#### [Job item]
Could the data below be copied exactly, minus the pictures?

++++ Supplied records ++++

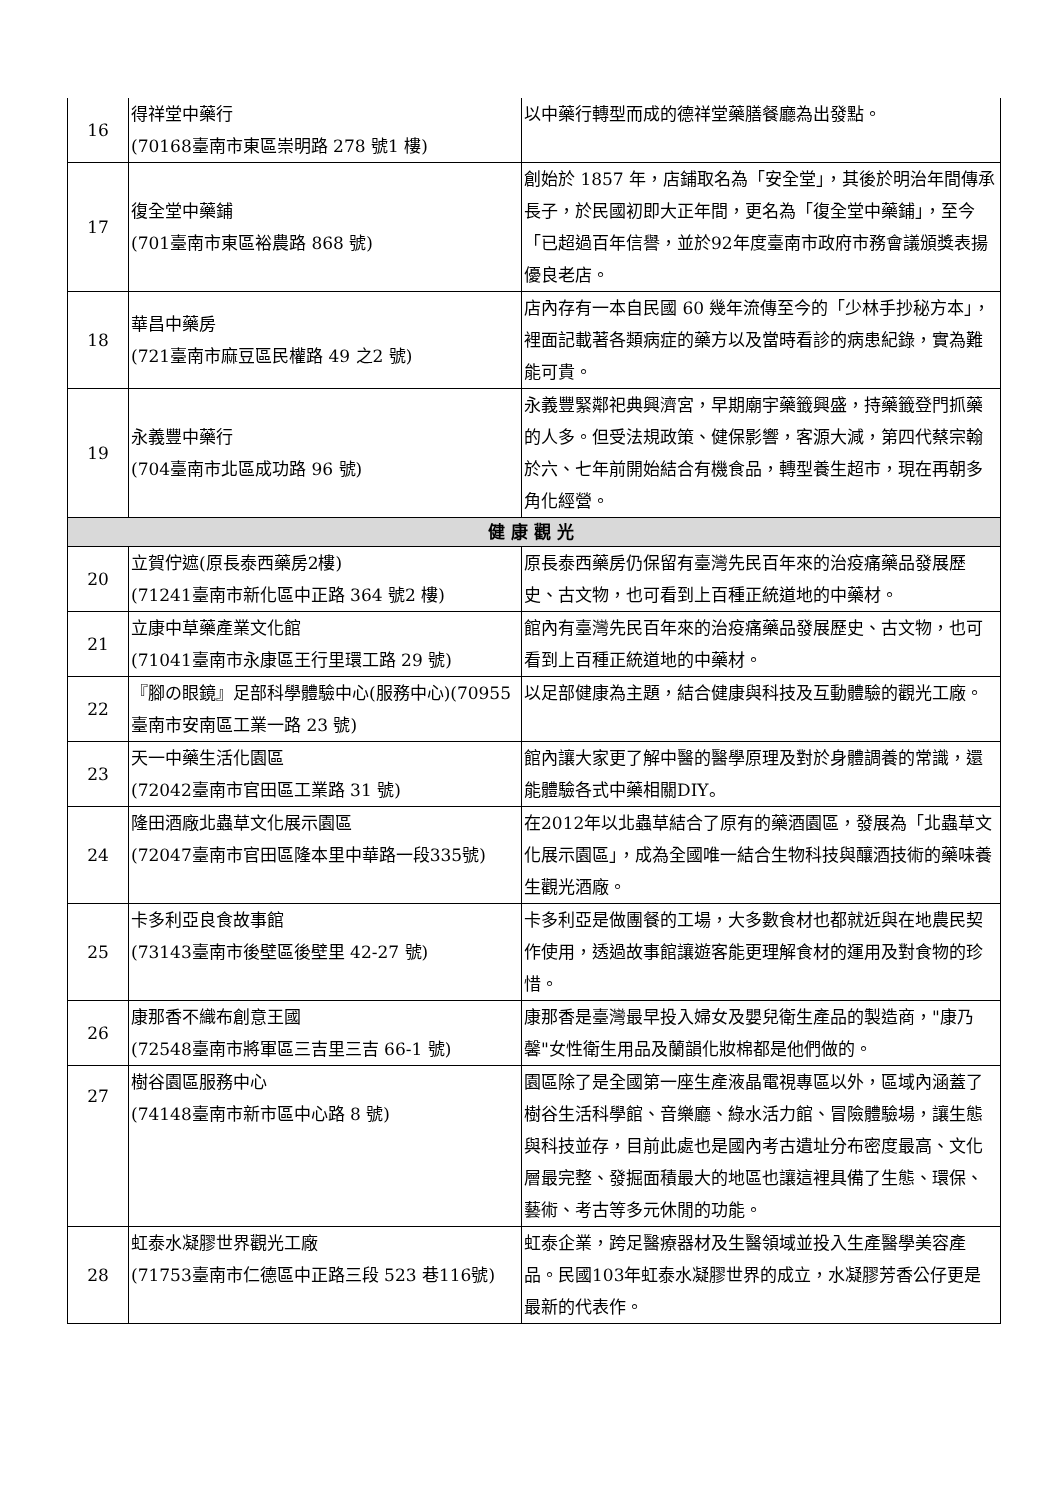| 16 | 得祥堂中藥行 (70168臺南市東區崇明路 278 號1 樓) | 以中藥行轉型而成的德祥堂藥膳餐廳為出發點。 |
| 17 | 復全堂中藥鋪 (701臺南市東區裕農路 868 號) | 創始於 1857 年，店鋪取名為「安全堂」，其後於明治年間傳承長子，於民國初即大正年間，更名為「復全堂中藥鋪」，至今「已超過百年信譽，並於92年度臺南市政府市務會議頒獎表揚優良老店。 |
| 18 | 華昌中藥房 (721臺南市麻豆區民權路 49 之2 號) | 店內存有一本自民國 60 幾年流傳至今的「少林手抄秘方本」，裡面記載著各類病症的藥方以及當時看診的病患紀錄，實為難能可貴。 |
| 19 | 永義豐中藥行 (704臺南市北區成功路 96 號) | 永義豐緊鄰祀典興濟宮，早期廟宇藥籤興盛，持藥籤登門抓藥的人多。但受法規政策、健保影響，客源大減，第四代蔡宗翰於六、七年前開始結合有機食品，轉型養生超市，現在再朝多角化經營。 |
| 健康觀光 | | |
| 20 | 立賀佇遮(原長泰西藥房2樓) (71241臺南市新化區中正路 364 號2 樓) | 原長泰西藥房仍保留有臺灣先民百年來的治疫痛藥品發展歷史、古文物，也可看到上百種正統道地的中藥材。 |
| 21 | 立康中草藥產業文化館 (71041臺南市永康區王行里環工路 29 號) | 館內有臺灣先民百年來的治疫痛藥品發展歷史、古文物，也可看到上百種正統道地的中藥材。 |
| 22 | 『腳の眼鏡』足部科學體驗中心(服務中心)(70955臺南市安南區工業一路 23 號) | 以足部健康為主題，結合健康與科技及互動體驗的觀光工廠。 |
| 23 | 天一中藥生活化園區 (72042臺南市官田區工業路 31 號) | 館內讓大家更了解中醫的醫學原理及對於身體調養的常識，還能體驗各式中藥相關DIY。 |
| 24 | 隆田酒廠北蟲草文化展示園區 (72047臺南市官田區隆本里中華路一段335號) | 在2012年以北蟲草結合了原有的藥酒園區，發展為「北蟲草文化展示園區」，成為全國唯一結合生物科技與釀酒技術的藥味養生觀光酒廠。 |
| 25 | 卡多利亞良食故事館 (73143臺南市後壁區後壁里 42-27 號) | 卡多利亞是做團餐的工場，大多數食材也都就近與在地農民契作使用，透過故事館讓遊客能更理解食材的運用及對食物的珍惜。 |
| 26 | 康那香不織布創意王國 (72548臺南市將軍區三吉里三吉 66-1 號) | 康那香是臺灣最早投入婦女及嬰兒衛生產品的製造商，"康乃馨"女性衛生用品及蘭韻化妝棉都是他們做的。 |
| 27 | 樹谷園區服務中心 (74148臺南市新市區中心路 8 號) | 園區除了是全國第一座生產液晶電視專區以外，區域內涵蓋了樹谷生活科學館、音樂廳、綠水活力館、冒險體驗場，讓生態與科技並存，目前此處也是國內考古遺址分布密度最高、文化層最完整、發掘面積最大的地區也讓這裡具備了生態、環保、藝術、考古等多元休閒的功能。 |
| 28 | 虹泰水凝膠世界觀光工廠 (71753臺南市仁德區中正路三段 523 巷116號) | 虹泰企業，跨足醫療器材及生醫領域並投入生產醫學美容產品。民國103年虹泰水凝膠世界的成立，水凝膠芳香公仔更是最新的代表作。 |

++++

#### [Output for this exercise]
| 16 | 得祥堂中藥行 (70168臺南市東區崇明路 278 號1 樓) | 以中藥行轉型而成的德祥堂藥膳餐廳為出發點。 |
| 17 | 復全堂中藥鋪 (701臺南市東區裕農路 868 號) | 創始於 1857 年，店鋪取名為「安全堂」，其後於明治年間傳承長子，於民國初即大正年間，更名為「復全堂中藥鋪」，至今「已超過百年信譽，並於92年度臺南市政府市務會議頒獎表揚優良老店。 |
| 18 | 華昌中藥房 (721臺南市麻豆區民權路 49 之2 號) | 店內存有一本自民國 60 幾年流傳至今的「少林手抄秘方本」，裡面記載著各類病症的藥方以及當時看診的病患紀錄，實為難能可貴。 |
| 19 | 永義豐中藥行 (704臺南市北區成功路 96 號) | 永義豐緊鄰祀典興濟宮，早期廟宇藥籤興盛，持藥籤登門抓藥的人多。但受法規政策、健保影響，客源大減，第四代蔡宗翰於六、七年前開始結合有機食品，轉型養生超市，現在再朝多角化經營。 |
| 健康觀光 | | |
| 20 | 立賀佇遮(原長泰西藥房2樓) (71241臺南市新化區中正路 364 號2 樓) | 原長泰西藥房仍保留有臺灣先民百年來的治疫痛藥品發展歷史、古文物，也可看到上百種正統道地的中藥材。 |
| 21 | 立康中草藥產業文化館 (71041臺南市永康區王行里環工路 29 號) | 館內有臺灣先民百年來的治疫痛藥品發展歷史、古文物，也可看到上百種正統道地的中藥材。 |
| 22 | 『腳の眼鏡』足部科學體驗中心(服務中心)(70955臺南市安南區工業一路 23 號) | 以足部健康為主題，結合健康與科技及互動體驗的觀光工廠。 |
| 23 | 天一中藥生活化園區 (72042臺南市官田區工業路 31 號) | 館內讓大家更了解中醫的醫學原理及對於身體調養的常識，還能體驗各式中藥相關DIY。 |
| 24 | 隆田酒廠北蟲草文化展示園區 (72047臺南市官田區隆本里中華路一段335號) | 在2012年以北蟲草結合了原有的藥酒園區，發展為「北蟲草文化展示園區」，成為全國唯一結合生物科技與釀酒技術的藥味養生觀光酒廠。 |
| 25 | 卡多利亞良食故事館 (73143臺南市後壁區後壁里 42-27 號) | 卡多利亞是做團餐的工場，大多數食材也都就近與在地農民契作使用，透過故事館讓遊客能更理解食材的運用及對食物的珍惜。 |
| 26 | 康那香不織布創意王國 (72548臺南市將軍區三吉里三吉 66-1 號) | 康那香是臺灣最早投入婦女及嬰兒衛生產品的製造商，"康乃馨"女性衛生用品及蘭韻化妝棉都是他們做的。 |
| 27 | 樹谷園區服務中心 (74148臺南市新市區中心路 8 號) | 園區除了是全國第一座生產液晶電視專區以外，區域內涵蓋了樹谷生活科學館、音樂廳、綠水活力館、冒險體驗場，讓生態與科技並存，目前此處也是國內考古遺址分布密度最高、文化層最完整、發掘面積最大的地區也讓這裡具備了生態、環保、藝術、考古等多元休閒的功能。 |
| 28 | 虹泰水凝膠世界觀光工廠 (71753臺南市仁德區中正路三段 523 巷116號) | 虹泰企業，跨足醫療器材及生醫領域並投入生產醫學美容產品。民國103年虹泰水凝膠世界的成立，水凝膠芳香公仔更是最新的代表作。 |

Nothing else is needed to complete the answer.